My family life is very bad. I find it impossible to spend any time with them because watching TV too frustrating because it moves so slowly and doesn’t interest me. I have no interest and see no real point in talking about people (I just see it as gossip). I try to spend as little time as possible around my father because he is always telling me to get a job and do something with my life – When we have had heated arguments he has said that I am a failure and said that I ignore him on purpose just to get to him.
My bedroom at home is a tip. Full of unopened mail and clutter. My girlfriend pointed out to me that when I have finished with a cup of tea or a piece of paper I just discard it to my right just outside my field of vision. I never put anything away. The funny thing is that I’ve never realised that before and wondered why I couldn’t keep things organised.
Socially I am very much liked by almost everyone. I don’t have very many close friends because even though I get on well with people there doesn’t seem to be much connection or I simple lose contact with them through disorganisation.
I really enjoy going to rave style night clubs. They are like a playground to me. I can dance to hard and fast music as well as wonder around and chat to people I haven’t met before and have off the wall conversations with them and then move onto the next person. Most people there are very open minded so I don’t have to worry about saying anything too inappropriate.
I also listen to trance style electronic music for hours during the day when I am doing things. It just makes me feel so good. I also like emotionally complex classical music. I find it very stimulating. It is always what I like playing on my flute.

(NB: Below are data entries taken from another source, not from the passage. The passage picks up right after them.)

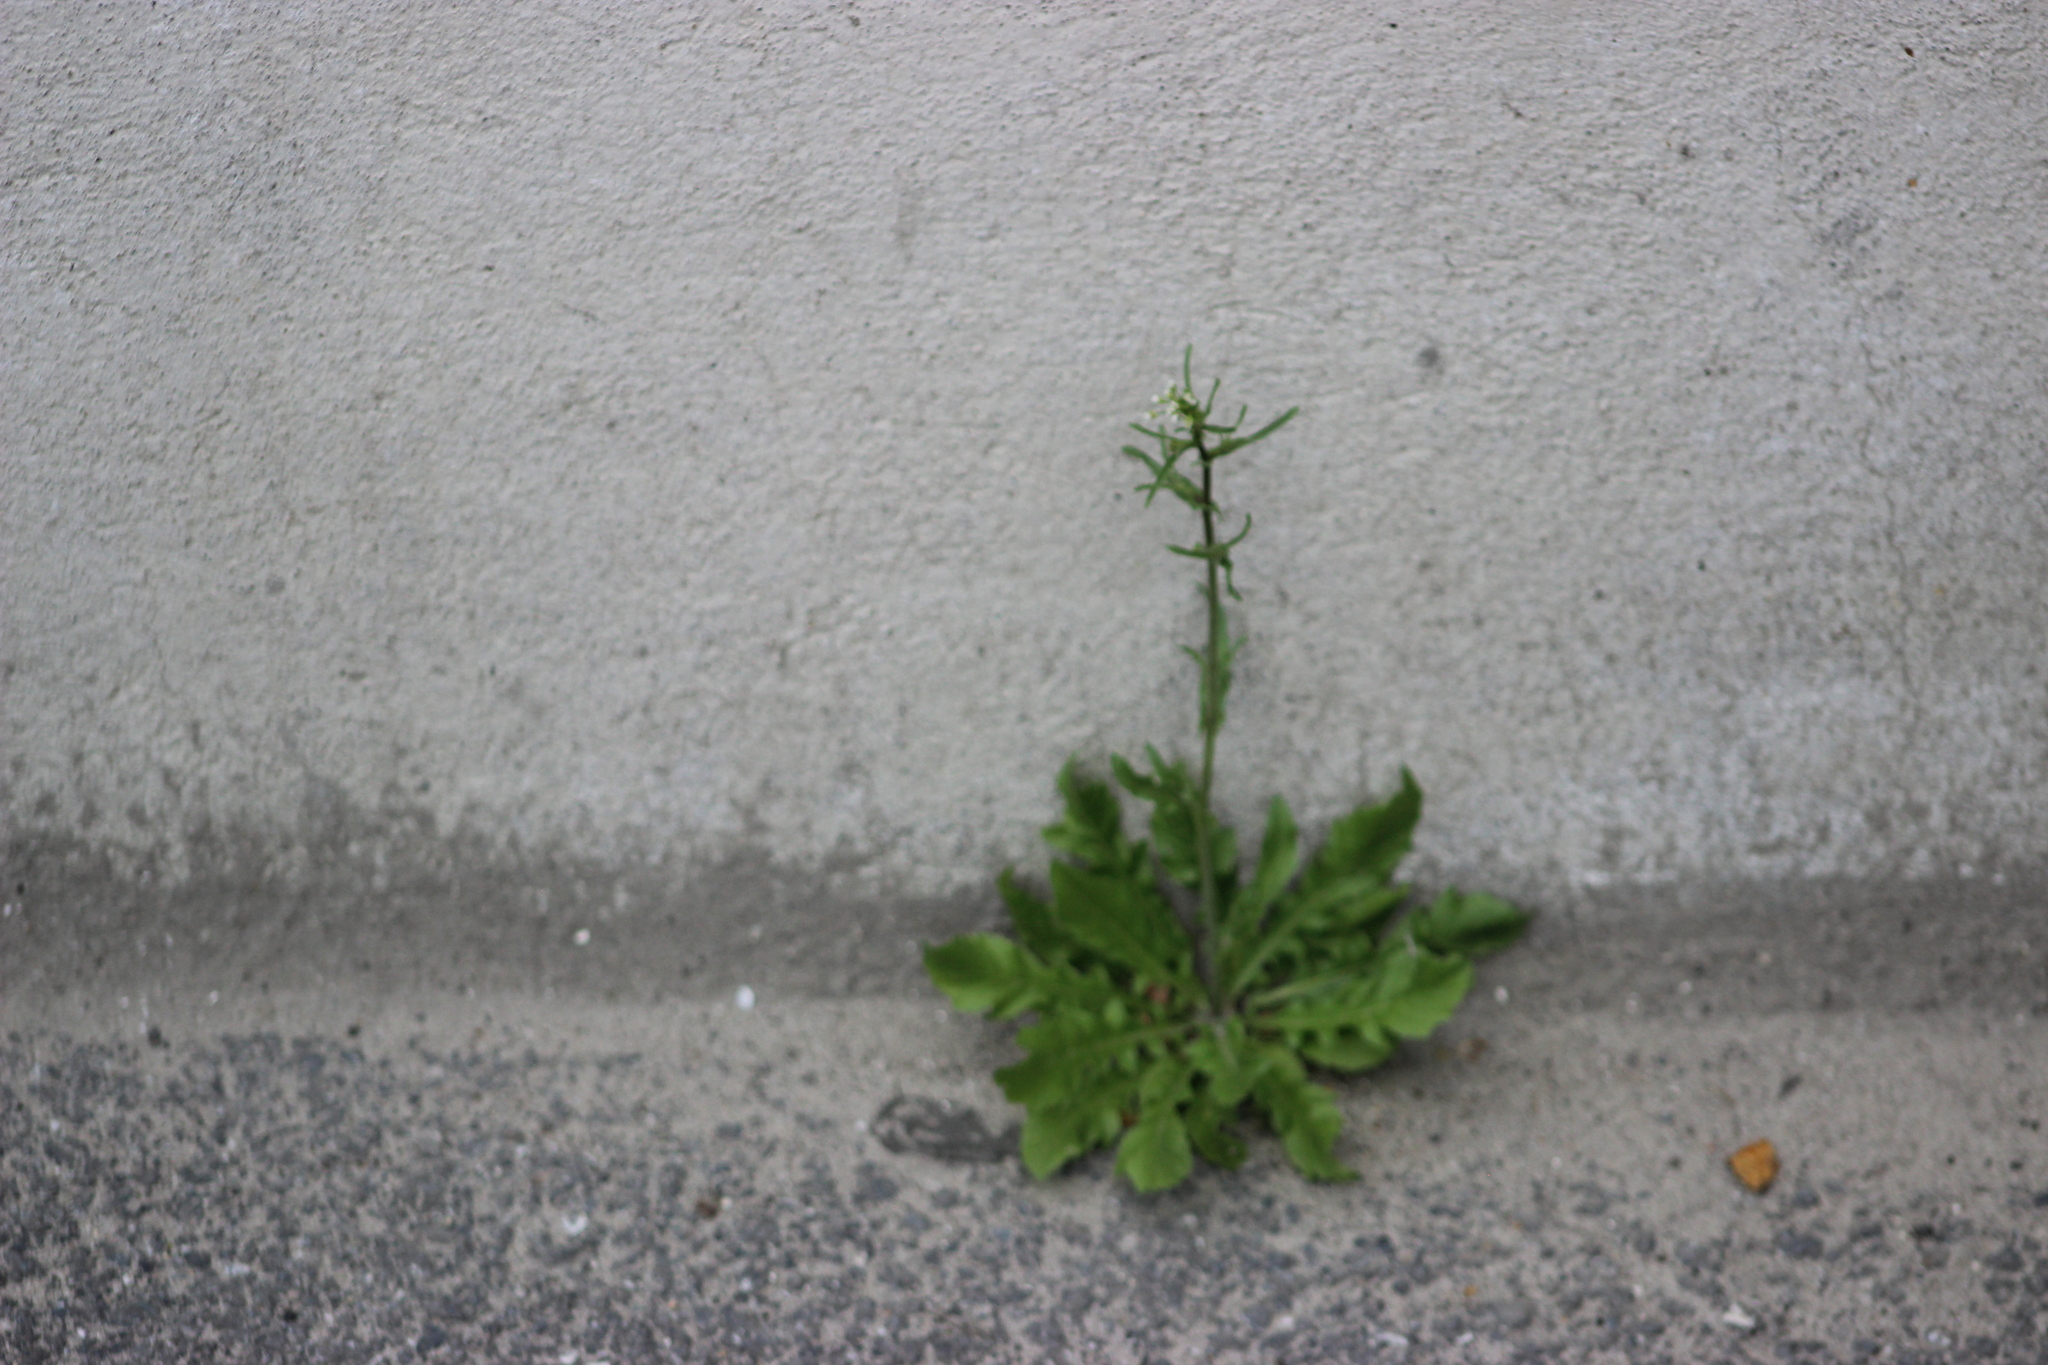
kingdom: Plantae
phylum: Tracheophyta
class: Magnoliopsida
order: Brassicales
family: Brassicaceae
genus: Capsella
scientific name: Capsella bursa-pastoris
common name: Shepherd's purse
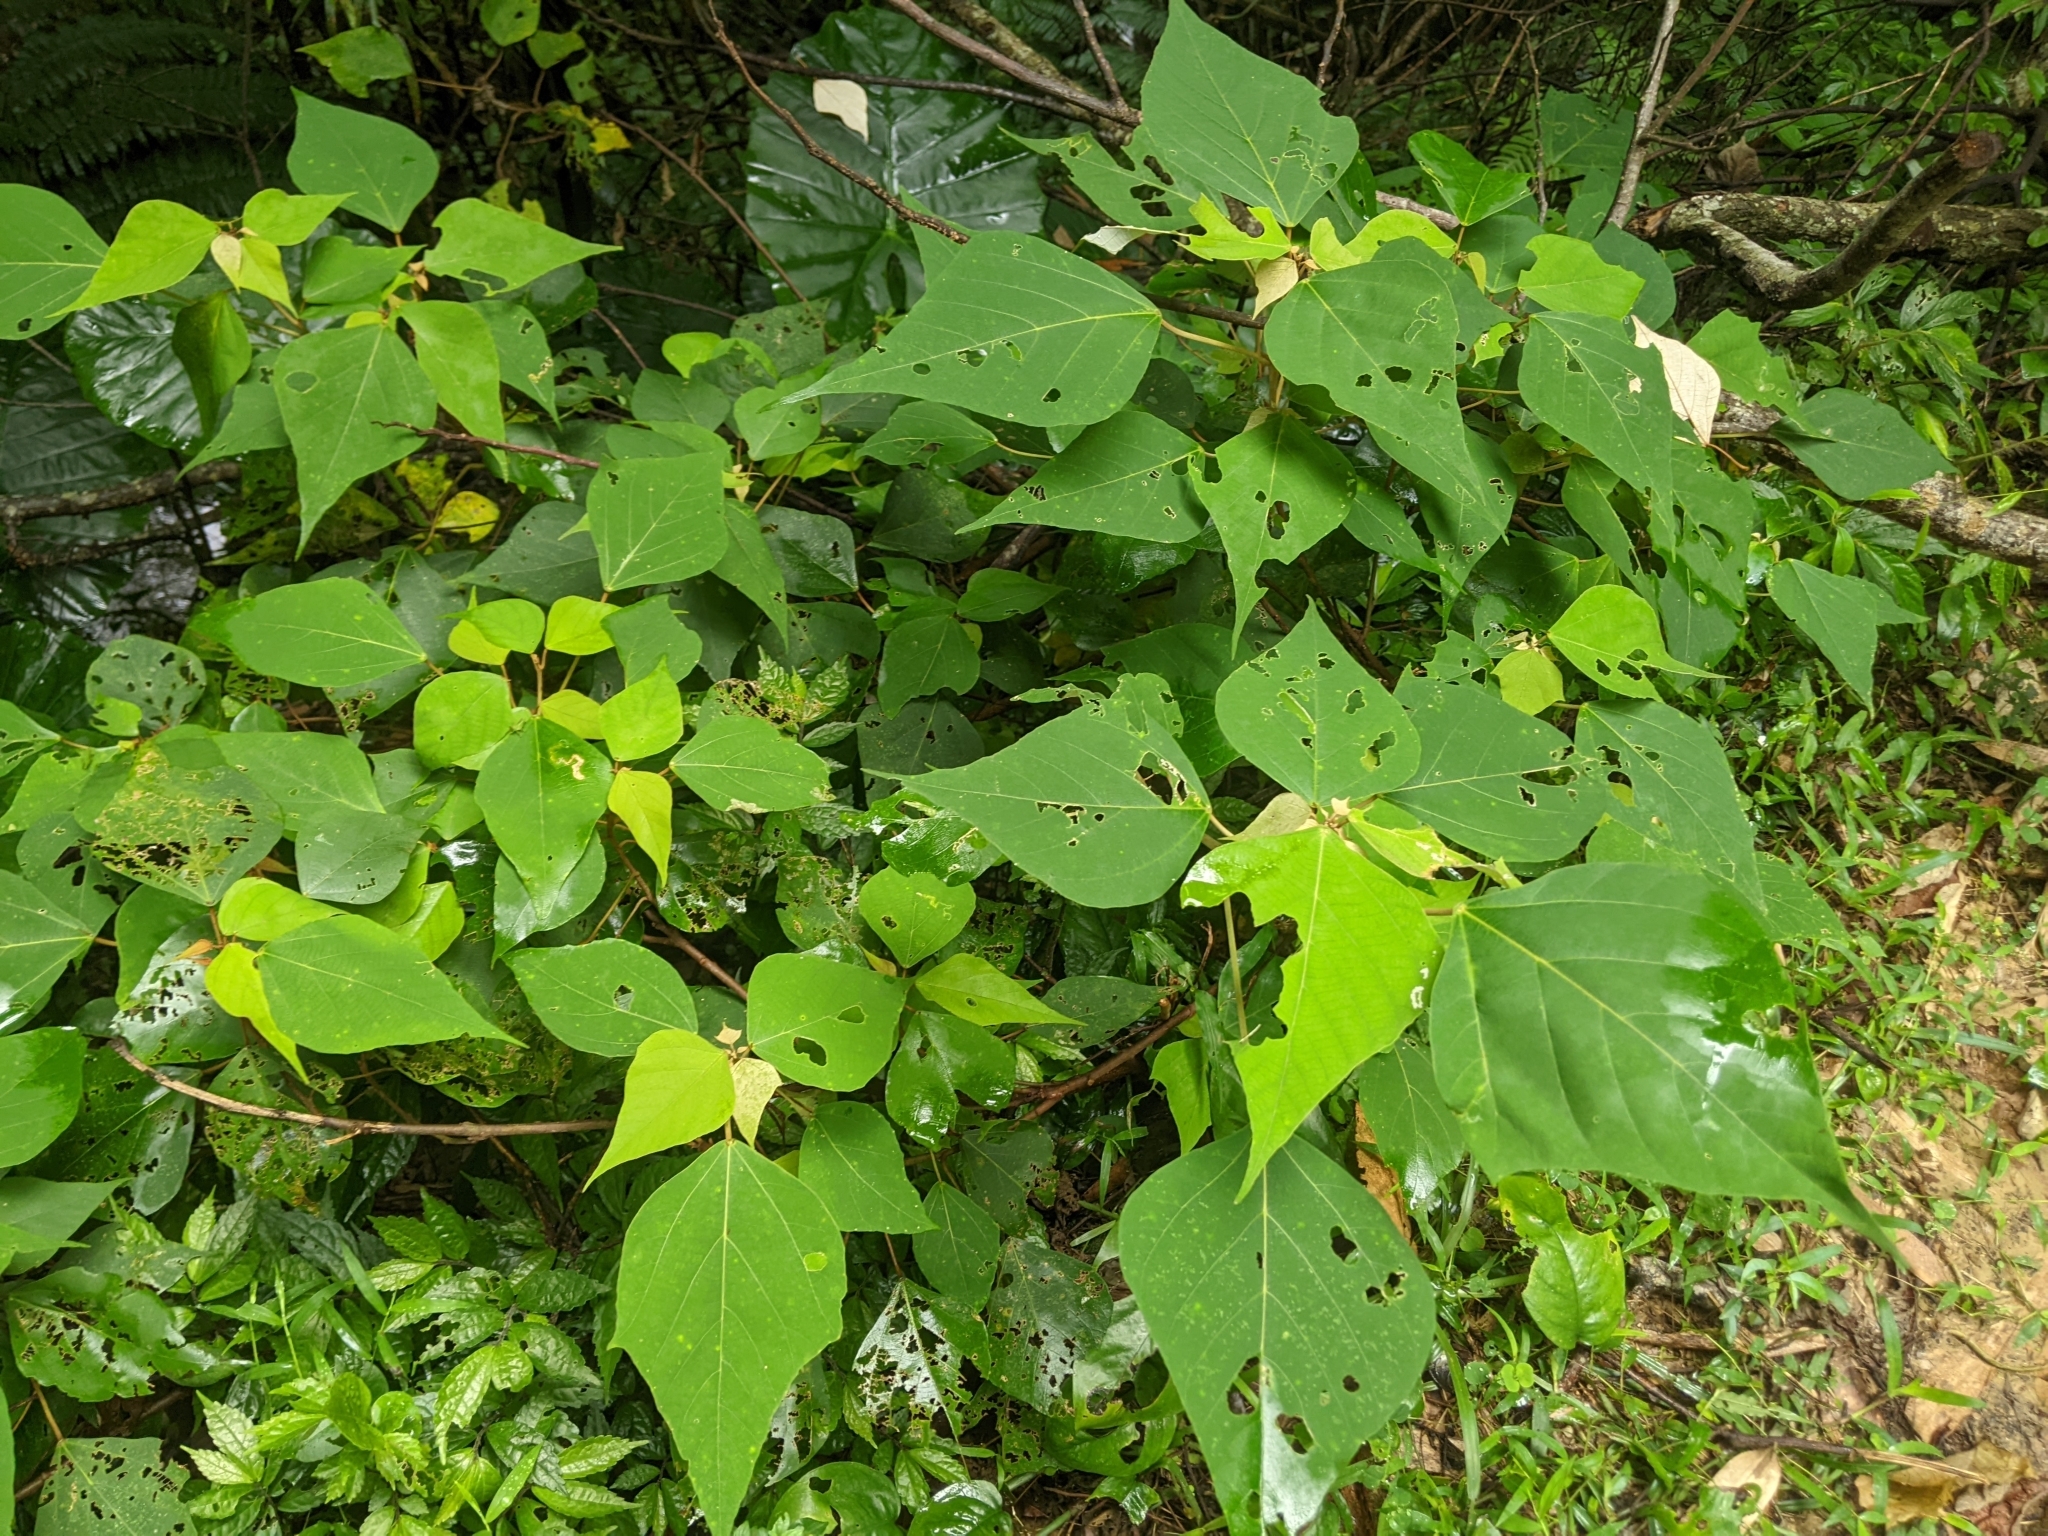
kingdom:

In the new year I think I will go to my doctor and explain the above to him. If I haven’t got ADD I think I certainly have the symptoms so I will be able to help myself from info off the internet and books etc. I mainly want to see my doctor so I can try medications. I was on antidepressants for a year but they didn’t really work. They just turned be into a zombie. They also gave me closed eye visuals. I can’t really remember much from that year but I didn’t realise at the time. The year went by okish but I also lost a very big part of myself – a passion for life.
I also had a profound experience a few months ago that has changed my life. It allowed be to see what my problems were even though I didn’t know about ADD until recently. It also gave me useful coping strategies which has made day to day life with anxiety easier. I’m not sure if I am allowed to discuss it on these boards.
If you have got this far thank you very much for reading. Im sorry if the above is long, rambling or confusing but I’ve never been good at writing! I would appreciate it if people would like to comment/make any suggestions or just say hello.
Thanks
Tony.
Hey Tony,
Sounds like the door is open. I can relate to the obsessive compulsive behavior. If I get interested in something I find it profoundly difficult to think about anything else. OCD is fairly common in ADD. We are the most difficult sub-type ADD to treat because anti-depressants alone make us worse, and stimulants can aggravate our OCD and Anxiety. Most ADD's of our subtype have had the best luck with a combination of low dosage of anti-depressant and adding a stimulant later.
Check out Dr. Amen's Book: "Change Your Brain, Change your Life"
Hi Tony! I don't think your post was either rambling or confusing. I think you expressed yourself quite clearly. I can relate with a lot that you said. I'm no dr, but it sounds ADD/ADHDish to me! Good luck with your New Year's resolution to see a doctor. And welcome aboard. This is a great forum.
Thanks folks for your replies. I'm flipping between euphoria because I know I haven't failed in life out of shear weakness and laziness and severe lows because i have to stop kidding myself that things will not just sort themselves out. I know I am going to have to lead a very different life from most people and not be properly understood by them.